Fix bug in to_uniprot_bepler function #19

Closed DaHaiHuha closed 4 years ago

DaHaiHuha commented 4 years ago

The original one would return a seq full of 0, need to generate an index mask before assignment the value.

rmrao commented 4 years ago

So as far as I know the two pieces of code should do the same thing?

The original will return a boolean mask where the sequence is equal to the id, while the other will return an index mask instead. This alteration should be categorically worse since it does the loop in python instead of numpy. Do you have an example of this causing a bug?

DaHaiHuha commented 4 years ago

So as far as I know the two pieces of code should do the same thing?

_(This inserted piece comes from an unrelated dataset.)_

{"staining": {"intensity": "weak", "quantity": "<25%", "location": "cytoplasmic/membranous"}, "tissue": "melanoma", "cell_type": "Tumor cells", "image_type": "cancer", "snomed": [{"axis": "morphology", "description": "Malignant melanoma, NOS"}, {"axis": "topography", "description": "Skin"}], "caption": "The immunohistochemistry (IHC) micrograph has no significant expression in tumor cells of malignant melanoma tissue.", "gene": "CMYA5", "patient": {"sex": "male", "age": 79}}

The original will return a boolean mask where the sequence is equal to the id, while the other will return an index mask instead. This alteration should be categorically worse since it does the loop in python instead of numpy. Do you have an example of this causing a bug?

In my experiment, seq == pfam_encoding returned a single False rather than a mask, that leads to a problem. But maybe this is caused different type of data input?

rmrao commented 4 years ago

I believe that seq should be a numpy array and pfam_encoding should be a single number. The only way the current code would fail while your proposed fix would succeed is if seq is a list? But tensorflow, as far as I know, should make seq a numpy array when using tf.py_func.

Can you tell me the types of seq and pfam_encoding when you run your code?

rmrao commented 4 years ago

I mean your code is fine and I can merge it if there is a bug, but I'd like to double check in case this is a sign of some other issue since as far as I know the two should be identical.

DaHaiHuha commented 4 years ago

Thanks for your carefulness and pursuing perfection! I met this problem when I use this convert_sequence_vocab function as an independent function in PyTorch, thanks for your explanation and I learnt this new thing.